Practitioners usually need three capabilities working together:

  • Continuous inventory of NHIs across cloud, SaaS, CI/CD, and runtime environments.
  • Ownership and purpose metadata so reviewers can tell whether access still maps to a current workload.
  • Automated triggers for rotation, revocation, or step-up review when privilege changes state.

The NHI Lifecycle Management Guide is useful here because access review only works when creation, use, rotation, and offboarding are treated as one control loop. NIST’s identity guidance also reinforces that assurance depends on binding identity state to the access decision at the right time, not merely recording it later. For technical teams, the practical translation is to pair manual certification with policy checks, short-lived credentials, and event-driven revocation so access is revalidated when systems change, not weeks afterward. That is especially important in environments governed by automated deployments and agentic workflows, where a single review cycle can miss many state transitions. These controls tend to break down in federated enterprise stacks where ownership is unclear, identity data is fragmented, and no system acts as the source of truth for NHI state.

Common Variations and Edge Cases

Tighter review controls often increase operational overhead, requiring organisations to balance assurance against reviewer fatigue and delivery speed. There is no universal standard for how often every NHI should be reviewed, because risk varies by privilege level, environment, and change rate. For low-risk internal jobs, periodic attestation may be enough. For production workloads, privileged automations, or AI agents with tool access, best practice is evolving toward continuous validation and just-in-time authorization.

Edge cases are where manual processes fail most visibly. Temporary break-glass access can be missed if it is not automatically expired. Third-party integrations may remain active long after a vendor relationship ends. In AI-heavy estates, an autonomous agent may inherit access that was reasonable for its original task but unsafe once its goal changes. NHI Management Group notes in the 52 NHI Breaches Analysis that identity-related incidents often persist because remediation lags behind exposure.

Where manual review matters most is not as the primary control, but as a backstop for exceptions that automation cannot classify cleanly. The practical failure mode is simple: if the organisation cannot see the identity, cannot prove current ownership, or cannot expire access automatically, the review has already arrived too late.

Standards & Framework Alignment

This section maps relevant standards and security frameworks to the operational risks and controls described in this guidance.

OWASP Non-Human Identity Top 10 and OWASP Non-Human Identity Top 10 address the attack and risk surface, while NIST CSF 2.0 set the governance and control requirements practitioners need to meet.
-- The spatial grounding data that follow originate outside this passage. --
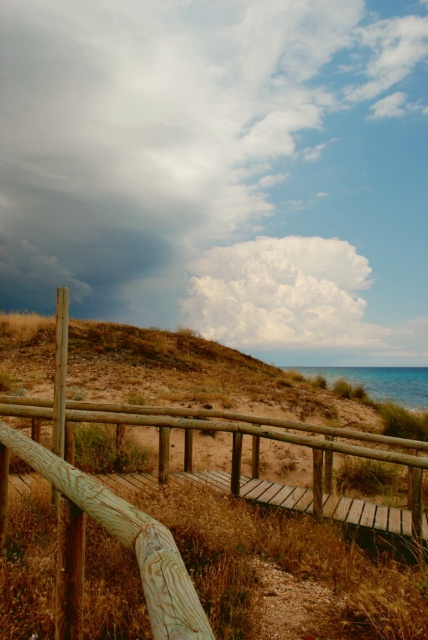
Which of these two, wooden at center or white fluffy cloud at upper center, stands taller?

white fluffy cloud at upper center is taller.

Is the position of wooden at center less distant than that of white fluffy cloud at upper center?

Yes.

Measure the distance between wooden at center and camera.

wooden at center and camera are 5.59 meters apart from each other.

This screenshot has width=428, height=640. Identify the location of wooden at center. (166, 481).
Framework Control / Reference Relevance
OWASP Non-Human Identity Top 10 NHI-01 Manual reviews fail when NHI inventory and ownership are incomplete.
OWASP Non-Human Identity Top 10 NHI-03 Stale credentials and missed rotation are common manual review blind spots.
NIST CSF 2.0 PR.AC-4 Access permissions must be managed against current business need.

Revalidate privileges continuously and remove access that no longer has justification.